Pragmatically speaking, rather than threatening others, we should be creating forums---among ordinary citizens, among scholars, and among the powerful---in which global problem-solving is the genuine goal. We should be seeking skilled individuals who can facilitate serious discussion among the world’s powerbrokers---creating space where leaders and negotiators from less powerful nations can also express their perspectives and contribute solutions with impunity. We should be mobilizing human creativity, jointly with other affected countries (and the UN), to deal with the problems posed by Saddam Hussein and other dangerous regimes in the world. For the first time in human history, air travel, telephones and email make more humane and cooperative approaches much more potentially viable----if there is the political will. This is where American power and influence should be brought to bear---to bring about creative, and wherever possible, peaceful solutions. I do not believe we have reached the stage where the no-brainer of simply unilaterally bombing miscreant nations out of existence makes any sense at all. The citizens of those countries already suffer enough under their rulers.
As the administration continues its hawkish approach, other countries will inevitably become more and more nervous about US intentions. The possibility that fear and antagonism could mobilize others to band together to oppose us grows larger with every bellicose statement from the White House. The increasing perception that we are anti-Islam has already resulted in stronger connections between nations with large Muslim populations and great antagonism toward Americans. The North Koreans have now been given an excuse, in response to the charge that they were part of an “axis of evil,” to strengthen their own military arsenal.
Again, I recognize that Iraq and Korea are unlikely to honor their own agreements, that they are indeed dangerous states. But the way to deal with them is through international cooperation, with scrupulous attention to international law, with persistent attention to collaborative problem-solving, and quiet, but dogged determination.

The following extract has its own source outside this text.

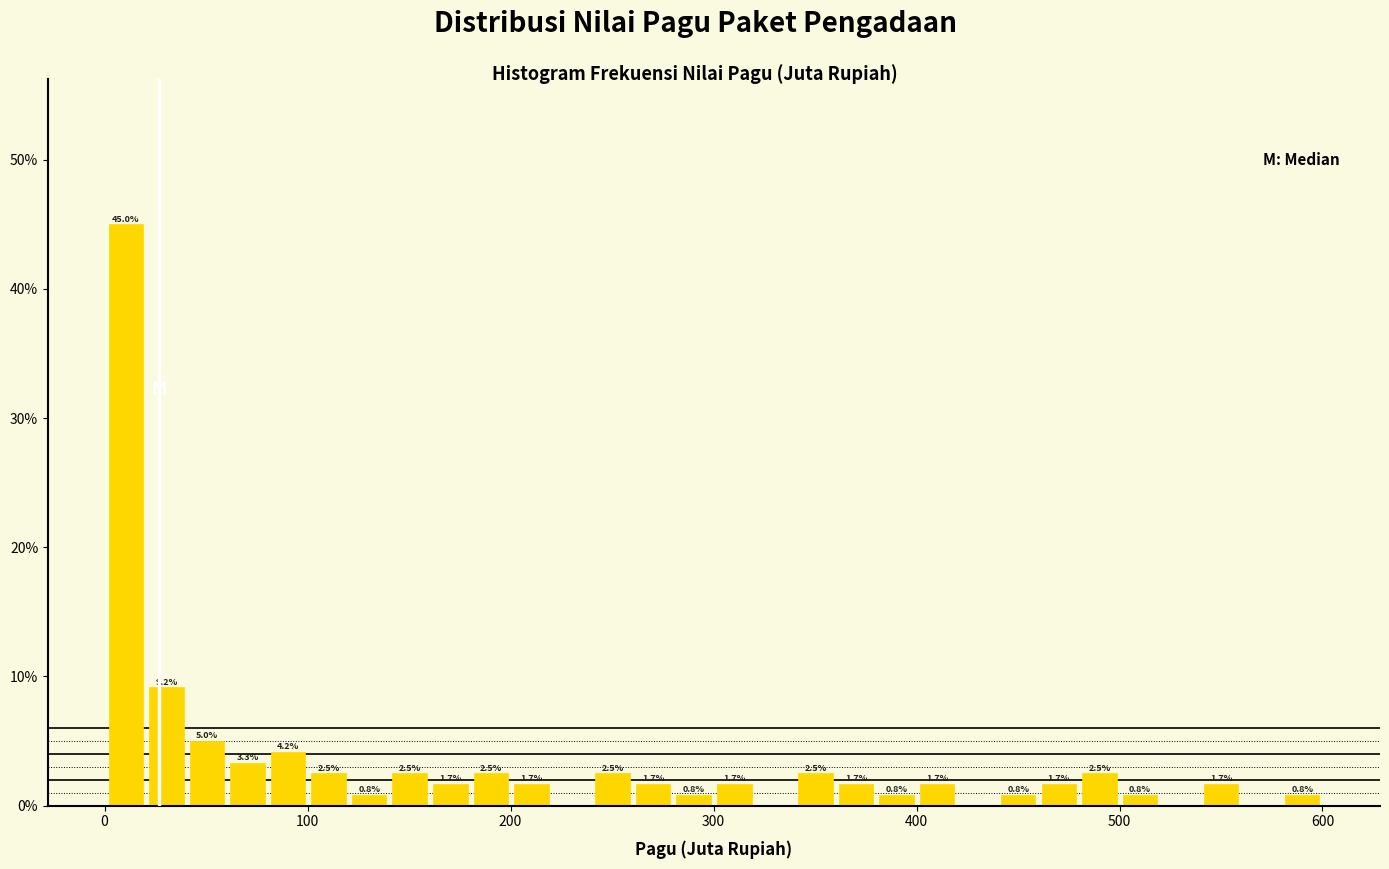

Around what value on the x-axis is the tallest bar? Give the approximate position of its centre, as read against the axis.

10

We should be leading by good example, not bad!
The path that the US President and his cabinet have chosen is one that is unlikely to lead to some sort of benign Pax Americana, but rather to reduction in human rights at home---for which many valiant battles have already been (and will always need to be) fought---and an increased probability of a world-wide conflagration, rendered far more dangerous than those that came before by global, technological sophistication. Let us change course, building on and following the values we teach our children, rather than threatening the world with our might.
Carol J. Pierce Colfer, Ph.D., M.P.H.